Tetapi kadang-kadang terpikir, ngapain tho kok ya jauh-jauh mau datang ke sana memasuki zona perang yang mengerikan? Mengapa kok mau berat-berat memenuhi undangan rekan-rekan forum pemuda Kalbar itu dengan membawa maksud mendamaikan dan meresolusi konflik di sana. Berdasarkan pertimbangan apa Cak Nun dan KiaiKanjeng mau datang ke sana? Apa tak memikirkan keselamatan diri kalau umpamanya ada yang salah dari diri mereka dalam berkomunikasi atau membawa diri di hadapan orang-orang yang sedang bertikai di sana?
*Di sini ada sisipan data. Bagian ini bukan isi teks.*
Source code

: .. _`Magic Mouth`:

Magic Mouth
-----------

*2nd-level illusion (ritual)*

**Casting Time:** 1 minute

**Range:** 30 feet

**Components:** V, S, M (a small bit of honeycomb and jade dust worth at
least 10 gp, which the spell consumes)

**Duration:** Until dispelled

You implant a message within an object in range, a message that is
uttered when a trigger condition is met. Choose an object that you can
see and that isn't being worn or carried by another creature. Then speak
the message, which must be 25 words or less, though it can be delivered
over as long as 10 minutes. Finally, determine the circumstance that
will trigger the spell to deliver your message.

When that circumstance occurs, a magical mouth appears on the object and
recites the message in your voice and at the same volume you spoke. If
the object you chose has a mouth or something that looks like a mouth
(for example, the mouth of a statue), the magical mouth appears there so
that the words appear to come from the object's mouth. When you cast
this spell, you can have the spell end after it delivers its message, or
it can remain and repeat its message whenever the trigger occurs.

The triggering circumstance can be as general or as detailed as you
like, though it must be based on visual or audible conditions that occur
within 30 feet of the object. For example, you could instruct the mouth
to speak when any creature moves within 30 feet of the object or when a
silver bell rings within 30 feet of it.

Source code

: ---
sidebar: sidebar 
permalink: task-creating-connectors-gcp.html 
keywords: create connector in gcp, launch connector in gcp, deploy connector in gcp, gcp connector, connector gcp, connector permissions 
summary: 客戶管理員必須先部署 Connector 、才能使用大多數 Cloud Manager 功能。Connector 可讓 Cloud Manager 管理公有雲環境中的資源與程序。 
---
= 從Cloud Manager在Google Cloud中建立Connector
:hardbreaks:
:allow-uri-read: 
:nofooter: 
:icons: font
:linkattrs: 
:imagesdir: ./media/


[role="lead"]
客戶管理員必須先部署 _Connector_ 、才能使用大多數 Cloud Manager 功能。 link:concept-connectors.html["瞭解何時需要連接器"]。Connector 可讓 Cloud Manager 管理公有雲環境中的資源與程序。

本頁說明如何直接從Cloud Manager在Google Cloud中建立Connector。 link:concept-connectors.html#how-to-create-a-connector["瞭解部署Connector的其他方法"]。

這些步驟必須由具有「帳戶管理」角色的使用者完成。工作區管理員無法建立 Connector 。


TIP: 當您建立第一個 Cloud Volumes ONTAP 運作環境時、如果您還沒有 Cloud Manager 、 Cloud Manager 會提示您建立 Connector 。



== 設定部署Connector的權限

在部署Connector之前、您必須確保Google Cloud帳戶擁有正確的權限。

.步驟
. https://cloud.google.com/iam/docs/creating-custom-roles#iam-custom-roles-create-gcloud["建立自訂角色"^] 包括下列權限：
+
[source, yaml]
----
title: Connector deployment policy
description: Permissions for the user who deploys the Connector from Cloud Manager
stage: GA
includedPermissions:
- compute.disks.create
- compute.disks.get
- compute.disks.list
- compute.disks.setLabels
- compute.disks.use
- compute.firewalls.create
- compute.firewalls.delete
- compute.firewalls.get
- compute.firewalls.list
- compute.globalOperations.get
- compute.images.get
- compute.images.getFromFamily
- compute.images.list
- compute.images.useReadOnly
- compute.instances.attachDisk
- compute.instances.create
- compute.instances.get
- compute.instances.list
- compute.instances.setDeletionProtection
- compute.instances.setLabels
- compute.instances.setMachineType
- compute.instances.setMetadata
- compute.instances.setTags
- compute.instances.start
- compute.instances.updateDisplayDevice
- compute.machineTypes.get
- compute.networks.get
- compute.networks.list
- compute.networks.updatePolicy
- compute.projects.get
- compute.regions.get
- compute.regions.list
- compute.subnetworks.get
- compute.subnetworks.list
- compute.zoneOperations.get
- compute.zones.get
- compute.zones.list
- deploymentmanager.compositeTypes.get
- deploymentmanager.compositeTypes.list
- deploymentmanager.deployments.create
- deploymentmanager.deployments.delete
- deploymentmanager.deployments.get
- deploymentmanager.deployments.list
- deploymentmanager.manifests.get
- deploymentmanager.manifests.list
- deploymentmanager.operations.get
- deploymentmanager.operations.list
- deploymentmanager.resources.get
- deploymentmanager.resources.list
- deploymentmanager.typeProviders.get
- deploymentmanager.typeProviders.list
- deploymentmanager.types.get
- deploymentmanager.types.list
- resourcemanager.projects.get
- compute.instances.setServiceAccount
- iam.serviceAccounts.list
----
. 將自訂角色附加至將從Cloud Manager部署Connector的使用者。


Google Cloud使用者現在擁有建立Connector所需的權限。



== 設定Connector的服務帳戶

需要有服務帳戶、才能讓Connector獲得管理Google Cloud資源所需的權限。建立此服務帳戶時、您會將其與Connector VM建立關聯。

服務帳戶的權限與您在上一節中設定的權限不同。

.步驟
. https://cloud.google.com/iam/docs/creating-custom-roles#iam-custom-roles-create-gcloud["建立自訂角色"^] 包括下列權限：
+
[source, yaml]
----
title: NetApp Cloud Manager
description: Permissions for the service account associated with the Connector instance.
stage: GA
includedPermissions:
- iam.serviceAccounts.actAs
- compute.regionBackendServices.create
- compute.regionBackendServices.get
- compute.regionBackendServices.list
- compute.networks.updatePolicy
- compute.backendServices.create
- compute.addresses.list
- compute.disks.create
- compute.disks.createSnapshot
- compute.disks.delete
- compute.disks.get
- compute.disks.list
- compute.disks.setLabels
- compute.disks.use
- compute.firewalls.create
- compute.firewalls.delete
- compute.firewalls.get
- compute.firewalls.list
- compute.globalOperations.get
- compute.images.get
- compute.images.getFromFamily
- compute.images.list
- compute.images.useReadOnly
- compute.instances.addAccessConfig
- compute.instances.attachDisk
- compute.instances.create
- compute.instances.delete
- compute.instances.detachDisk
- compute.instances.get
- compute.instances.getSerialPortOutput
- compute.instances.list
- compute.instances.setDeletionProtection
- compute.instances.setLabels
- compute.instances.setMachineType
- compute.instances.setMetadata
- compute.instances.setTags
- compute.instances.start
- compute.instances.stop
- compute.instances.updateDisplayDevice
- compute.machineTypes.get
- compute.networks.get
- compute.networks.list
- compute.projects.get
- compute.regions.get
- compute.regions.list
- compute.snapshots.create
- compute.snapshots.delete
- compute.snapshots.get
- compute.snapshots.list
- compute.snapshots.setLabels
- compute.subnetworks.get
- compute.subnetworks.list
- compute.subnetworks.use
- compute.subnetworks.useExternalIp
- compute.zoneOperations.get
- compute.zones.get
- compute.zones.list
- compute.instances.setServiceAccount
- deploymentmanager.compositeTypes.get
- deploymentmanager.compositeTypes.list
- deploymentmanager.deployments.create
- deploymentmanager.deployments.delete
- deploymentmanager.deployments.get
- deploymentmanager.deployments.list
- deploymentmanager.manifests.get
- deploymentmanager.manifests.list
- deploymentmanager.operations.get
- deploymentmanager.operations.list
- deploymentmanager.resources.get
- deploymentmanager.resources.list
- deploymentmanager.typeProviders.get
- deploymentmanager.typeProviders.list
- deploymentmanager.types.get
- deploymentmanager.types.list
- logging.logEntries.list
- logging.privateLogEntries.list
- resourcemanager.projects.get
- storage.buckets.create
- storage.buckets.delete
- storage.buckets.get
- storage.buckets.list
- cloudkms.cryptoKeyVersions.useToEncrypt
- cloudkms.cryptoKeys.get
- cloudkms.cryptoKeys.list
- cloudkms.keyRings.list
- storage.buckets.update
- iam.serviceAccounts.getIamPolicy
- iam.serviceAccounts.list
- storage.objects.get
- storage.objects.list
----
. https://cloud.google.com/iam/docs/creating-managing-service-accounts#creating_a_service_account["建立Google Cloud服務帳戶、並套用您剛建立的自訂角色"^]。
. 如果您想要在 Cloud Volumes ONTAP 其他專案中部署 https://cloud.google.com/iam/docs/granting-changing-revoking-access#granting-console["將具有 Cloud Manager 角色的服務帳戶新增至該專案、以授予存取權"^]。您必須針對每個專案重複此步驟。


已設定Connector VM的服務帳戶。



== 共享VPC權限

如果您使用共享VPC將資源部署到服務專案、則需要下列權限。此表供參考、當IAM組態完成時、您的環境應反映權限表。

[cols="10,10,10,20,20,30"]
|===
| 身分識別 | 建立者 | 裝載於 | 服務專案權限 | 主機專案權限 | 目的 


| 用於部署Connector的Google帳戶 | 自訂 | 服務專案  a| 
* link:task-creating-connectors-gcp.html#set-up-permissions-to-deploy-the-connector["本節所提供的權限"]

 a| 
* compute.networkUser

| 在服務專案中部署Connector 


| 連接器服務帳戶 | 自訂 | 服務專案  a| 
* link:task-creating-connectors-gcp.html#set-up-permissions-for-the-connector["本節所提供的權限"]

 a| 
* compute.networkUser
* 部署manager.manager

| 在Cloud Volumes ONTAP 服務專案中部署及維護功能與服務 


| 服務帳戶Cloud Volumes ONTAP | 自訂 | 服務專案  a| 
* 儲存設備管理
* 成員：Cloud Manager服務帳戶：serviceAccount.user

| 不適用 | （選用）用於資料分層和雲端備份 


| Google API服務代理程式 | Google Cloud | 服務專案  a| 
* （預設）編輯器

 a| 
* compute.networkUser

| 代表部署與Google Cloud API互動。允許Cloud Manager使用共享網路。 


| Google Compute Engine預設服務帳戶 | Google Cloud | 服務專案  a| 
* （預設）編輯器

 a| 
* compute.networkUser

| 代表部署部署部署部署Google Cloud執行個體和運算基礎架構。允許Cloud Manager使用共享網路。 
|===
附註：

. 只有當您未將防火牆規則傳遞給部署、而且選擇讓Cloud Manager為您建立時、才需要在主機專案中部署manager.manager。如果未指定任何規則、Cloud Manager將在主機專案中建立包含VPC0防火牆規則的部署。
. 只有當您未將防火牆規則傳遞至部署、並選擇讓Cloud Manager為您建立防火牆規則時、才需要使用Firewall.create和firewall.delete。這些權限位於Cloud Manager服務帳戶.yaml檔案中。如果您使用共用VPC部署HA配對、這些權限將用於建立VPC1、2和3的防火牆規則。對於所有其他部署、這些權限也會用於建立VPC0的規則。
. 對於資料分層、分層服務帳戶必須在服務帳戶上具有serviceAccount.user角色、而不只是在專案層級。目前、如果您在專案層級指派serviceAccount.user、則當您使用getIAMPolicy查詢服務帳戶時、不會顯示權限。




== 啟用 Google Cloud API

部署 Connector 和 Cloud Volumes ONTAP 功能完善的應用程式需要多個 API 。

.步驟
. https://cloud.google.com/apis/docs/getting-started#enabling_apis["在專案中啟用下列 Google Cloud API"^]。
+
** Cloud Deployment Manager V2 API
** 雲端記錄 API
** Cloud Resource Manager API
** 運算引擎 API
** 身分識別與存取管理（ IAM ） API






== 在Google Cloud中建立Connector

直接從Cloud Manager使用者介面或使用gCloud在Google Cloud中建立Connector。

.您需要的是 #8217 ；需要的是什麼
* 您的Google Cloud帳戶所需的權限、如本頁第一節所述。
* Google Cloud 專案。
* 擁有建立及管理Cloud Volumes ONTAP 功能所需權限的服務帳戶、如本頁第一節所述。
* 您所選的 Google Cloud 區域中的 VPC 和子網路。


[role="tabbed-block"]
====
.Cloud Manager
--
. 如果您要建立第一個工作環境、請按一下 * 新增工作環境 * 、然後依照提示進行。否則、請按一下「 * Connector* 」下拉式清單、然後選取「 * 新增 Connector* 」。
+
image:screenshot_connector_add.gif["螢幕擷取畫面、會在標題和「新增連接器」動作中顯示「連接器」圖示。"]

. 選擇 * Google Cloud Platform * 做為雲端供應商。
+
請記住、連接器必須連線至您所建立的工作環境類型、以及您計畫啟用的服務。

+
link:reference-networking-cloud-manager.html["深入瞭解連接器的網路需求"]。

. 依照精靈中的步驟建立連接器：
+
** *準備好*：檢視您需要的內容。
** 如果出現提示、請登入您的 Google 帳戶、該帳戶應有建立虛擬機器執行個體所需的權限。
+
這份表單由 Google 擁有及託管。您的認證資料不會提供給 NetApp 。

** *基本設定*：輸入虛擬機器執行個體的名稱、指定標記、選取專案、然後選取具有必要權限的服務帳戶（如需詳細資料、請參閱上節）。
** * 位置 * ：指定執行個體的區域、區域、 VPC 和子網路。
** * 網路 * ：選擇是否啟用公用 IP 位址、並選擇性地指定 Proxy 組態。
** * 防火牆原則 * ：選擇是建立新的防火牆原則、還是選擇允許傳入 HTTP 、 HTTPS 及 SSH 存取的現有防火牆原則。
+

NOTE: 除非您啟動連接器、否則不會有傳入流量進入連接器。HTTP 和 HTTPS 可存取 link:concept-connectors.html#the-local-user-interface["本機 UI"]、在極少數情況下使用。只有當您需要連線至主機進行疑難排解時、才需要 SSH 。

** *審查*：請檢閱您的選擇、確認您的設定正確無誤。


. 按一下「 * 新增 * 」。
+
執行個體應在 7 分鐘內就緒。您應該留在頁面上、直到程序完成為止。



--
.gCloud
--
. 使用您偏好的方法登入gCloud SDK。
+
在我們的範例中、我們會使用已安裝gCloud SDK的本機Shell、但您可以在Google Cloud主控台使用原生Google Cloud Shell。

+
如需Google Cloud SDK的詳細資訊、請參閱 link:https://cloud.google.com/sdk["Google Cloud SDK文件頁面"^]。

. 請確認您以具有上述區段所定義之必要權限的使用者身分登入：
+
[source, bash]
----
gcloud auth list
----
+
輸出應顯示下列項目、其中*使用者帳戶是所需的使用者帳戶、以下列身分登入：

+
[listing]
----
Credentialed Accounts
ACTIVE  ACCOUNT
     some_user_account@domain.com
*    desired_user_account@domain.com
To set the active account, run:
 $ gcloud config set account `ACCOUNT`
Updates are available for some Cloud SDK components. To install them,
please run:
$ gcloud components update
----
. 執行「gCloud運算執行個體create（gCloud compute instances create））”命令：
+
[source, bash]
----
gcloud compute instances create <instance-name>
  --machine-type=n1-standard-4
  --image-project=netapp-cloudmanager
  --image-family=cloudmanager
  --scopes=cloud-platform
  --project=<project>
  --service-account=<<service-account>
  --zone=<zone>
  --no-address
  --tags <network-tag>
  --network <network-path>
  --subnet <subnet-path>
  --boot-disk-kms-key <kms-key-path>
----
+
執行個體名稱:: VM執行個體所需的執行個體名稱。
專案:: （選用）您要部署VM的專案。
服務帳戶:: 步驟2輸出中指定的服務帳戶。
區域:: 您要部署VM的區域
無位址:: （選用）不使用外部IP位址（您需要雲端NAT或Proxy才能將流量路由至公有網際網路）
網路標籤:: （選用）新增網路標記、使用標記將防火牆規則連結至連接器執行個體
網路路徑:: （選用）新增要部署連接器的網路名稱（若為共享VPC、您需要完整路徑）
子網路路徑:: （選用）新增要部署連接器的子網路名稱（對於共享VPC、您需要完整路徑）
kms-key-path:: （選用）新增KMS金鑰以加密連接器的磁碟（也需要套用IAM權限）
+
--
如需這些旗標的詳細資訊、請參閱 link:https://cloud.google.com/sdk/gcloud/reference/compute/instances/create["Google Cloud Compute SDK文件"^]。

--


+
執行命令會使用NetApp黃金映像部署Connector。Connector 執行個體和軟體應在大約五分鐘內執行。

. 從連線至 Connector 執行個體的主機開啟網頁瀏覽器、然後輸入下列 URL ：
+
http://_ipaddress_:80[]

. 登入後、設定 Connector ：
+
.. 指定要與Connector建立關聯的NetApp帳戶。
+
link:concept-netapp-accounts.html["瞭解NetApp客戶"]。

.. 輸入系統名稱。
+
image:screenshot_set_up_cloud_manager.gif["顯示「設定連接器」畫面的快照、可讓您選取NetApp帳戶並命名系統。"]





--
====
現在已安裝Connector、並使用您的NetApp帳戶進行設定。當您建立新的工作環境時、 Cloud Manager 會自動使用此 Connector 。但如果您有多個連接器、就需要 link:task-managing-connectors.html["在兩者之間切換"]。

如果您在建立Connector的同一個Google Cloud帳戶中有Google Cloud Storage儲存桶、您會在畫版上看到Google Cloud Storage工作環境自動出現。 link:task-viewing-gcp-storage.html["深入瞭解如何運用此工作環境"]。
Sejauh yang mampu beliyau-beliyau bapak-bapak KiaiKanjeng ingat dari perjalanan 17 tahun silam ini adalah nekat bismillah berangkat dengan didasari nawaitu yang insyaAllah baik yaitu ikut andil mendamaikan saudara sendiri yang bertikai dan sangat berdampak horizontal luar biasa kalau tidak segera diredam. Datang ke sana bukan untuk berada di salah satu pihak, tapi berusaha membangun jembatan menuju perdamaian, dengan menjadi saudara bagi semuanya.
Sementara itu, dengan kharisma yang dimilikinya, Cak Nun coba berbicara kepada mereka dengan sejernih mungkin, dan pelan-pelan tapi dapat dirasakan, dengan pesan-pesan yang mengajak mereka untuk waspada terhadap setiap provokasi dan politik adu domba. Mereka diajak bershalawat bersama-sama untuk menenteramkan hati. Langkah yang secara rohaniah turut menurunkan kemungkinan situasi amarah saat itu.
Begitulah, teman-teman, salah satu konteks atau setting yang pernah dihadapi Cak Nun dan KiaiKanjeng dalam berkeliling bershalawat. Diperjalankan dengan beragam situasi. Kadang berjumpa masyarakat yang relatif baik dan aman, kadang harus bertemu masyarakat yang butuh uluran, kadang diperjalankan untuk menghadapi masyarakat yang sedang bertengkar atau bertikai, dan ragam background lain yang menyertai.